ФРАГМЕНТ ТЕКСТА
Гончаров - Лощиц Юрий Михайлович. Страница 43
Но еще явственнее в фамилии Ильи Ильича проступает другое значение, и его, на наш взгляд, и имел в первую очередь в виду автор. Это значение обломка. В самом деле, что такое обломовское существование, как не обломок некогда полноценной и всеохватной жизни? И что такое Обломовка, как не всеми забытый, чудом уцелевший «блаженный уголок» — обломок Эдема? Здешним обитателям обломилосьдоедать археологический обломок, кусок громадного когда-то пирога. Вспомним, что пирог в народном мировоззрении — один из наиболее наглядных символов счастливой, изобильной, благодатной жизни. Пирог — это «пир горой», рог изобилия, вершина всеобщего веселья и довольства, магическое солнце материального бытия. Вокруг пирога собирается пирующий, праздничный народ. От пирога исходят теплота и благоухание, пирог — центральный и наиболее архаический символ народной утопии. Не зря и в Обломовке царит самый настоящей культ пирога. Изготовление громадной сдобы и насыщение ею напоминают некую сакральную церемонию, исполняемую строго по календарю, из педели в неделю, из месяца в месяц. «Сонное царство» Обломовки вращается вокруг своего пирога, как вокруг жаркого светила.

ИСХОДНЫЕ МАТЕРИАЛЫ
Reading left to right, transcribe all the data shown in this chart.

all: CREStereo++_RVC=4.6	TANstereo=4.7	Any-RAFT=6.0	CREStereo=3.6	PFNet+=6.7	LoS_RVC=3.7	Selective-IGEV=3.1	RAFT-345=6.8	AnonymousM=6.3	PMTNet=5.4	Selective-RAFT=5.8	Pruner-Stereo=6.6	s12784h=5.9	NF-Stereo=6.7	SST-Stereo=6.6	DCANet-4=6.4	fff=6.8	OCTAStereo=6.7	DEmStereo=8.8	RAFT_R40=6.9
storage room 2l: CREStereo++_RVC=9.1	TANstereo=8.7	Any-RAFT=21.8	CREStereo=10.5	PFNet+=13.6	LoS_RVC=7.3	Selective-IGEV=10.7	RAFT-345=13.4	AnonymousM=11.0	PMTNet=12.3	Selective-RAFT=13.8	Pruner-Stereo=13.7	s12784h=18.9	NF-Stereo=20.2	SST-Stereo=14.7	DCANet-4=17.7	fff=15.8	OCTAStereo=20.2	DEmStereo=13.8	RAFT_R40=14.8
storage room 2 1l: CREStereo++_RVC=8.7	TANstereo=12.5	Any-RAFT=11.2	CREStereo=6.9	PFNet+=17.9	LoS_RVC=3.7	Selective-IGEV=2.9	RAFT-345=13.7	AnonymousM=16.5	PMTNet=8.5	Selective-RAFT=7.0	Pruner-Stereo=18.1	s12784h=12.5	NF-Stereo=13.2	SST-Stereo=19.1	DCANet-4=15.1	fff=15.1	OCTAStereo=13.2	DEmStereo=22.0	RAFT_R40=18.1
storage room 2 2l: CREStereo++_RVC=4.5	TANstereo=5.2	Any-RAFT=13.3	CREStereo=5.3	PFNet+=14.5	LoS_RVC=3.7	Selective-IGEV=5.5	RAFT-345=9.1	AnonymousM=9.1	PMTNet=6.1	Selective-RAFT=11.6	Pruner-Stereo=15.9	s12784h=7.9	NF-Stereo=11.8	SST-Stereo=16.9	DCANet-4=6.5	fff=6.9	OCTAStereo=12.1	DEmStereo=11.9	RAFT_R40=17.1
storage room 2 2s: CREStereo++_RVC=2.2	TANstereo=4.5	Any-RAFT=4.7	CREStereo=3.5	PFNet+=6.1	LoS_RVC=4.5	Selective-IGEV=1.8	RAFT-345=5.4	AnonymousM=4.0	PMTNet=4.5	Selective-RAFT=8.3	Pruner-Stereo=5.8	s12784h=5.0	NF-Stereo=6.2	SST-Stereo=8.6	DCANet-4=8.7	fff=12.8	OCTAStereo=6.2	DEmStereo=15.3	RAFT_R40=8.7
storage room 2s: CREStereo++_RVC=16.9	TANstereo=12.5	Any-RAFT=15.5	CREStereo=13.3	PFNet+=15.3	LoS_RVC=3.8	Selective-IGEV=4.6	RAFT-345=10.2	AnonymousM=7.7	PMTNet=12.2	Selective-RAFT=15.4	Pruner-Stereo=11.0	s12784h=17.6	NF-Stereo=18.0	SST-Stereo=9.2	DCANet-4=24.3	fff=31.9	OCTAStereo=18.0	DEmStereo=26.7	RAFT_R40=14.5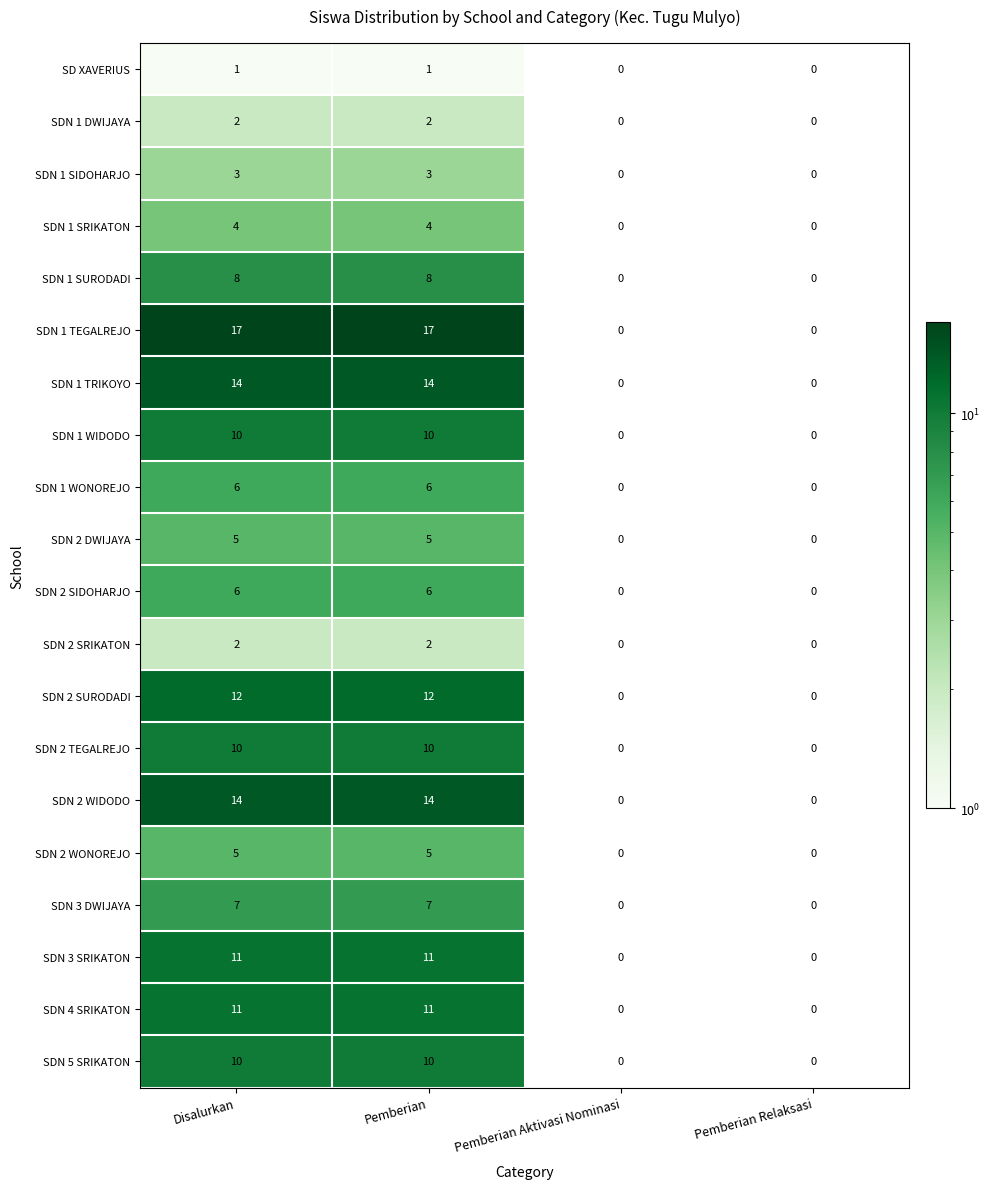

Which series has the widest spread of values?

SDN 1 TEGALREJO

ОБ УПРАЖНЕНИИ
Ответьте на вопросы по фрагменту об Обломове:
1. Какое значение фамилии Ильи Ильича, по мнению автора фрагмента, писатель имел в виду в первую очередь?
2. Обломком чего названа Обломовка?
3. Что во фрагменте названо центральным и наиболее архаическим символом народной утопии?

РЕЗУЛЬТАТ ВЫПОЛНЕНИЯ
1. Значение обломка.
2. Обломком Эдема.
3. Пирог.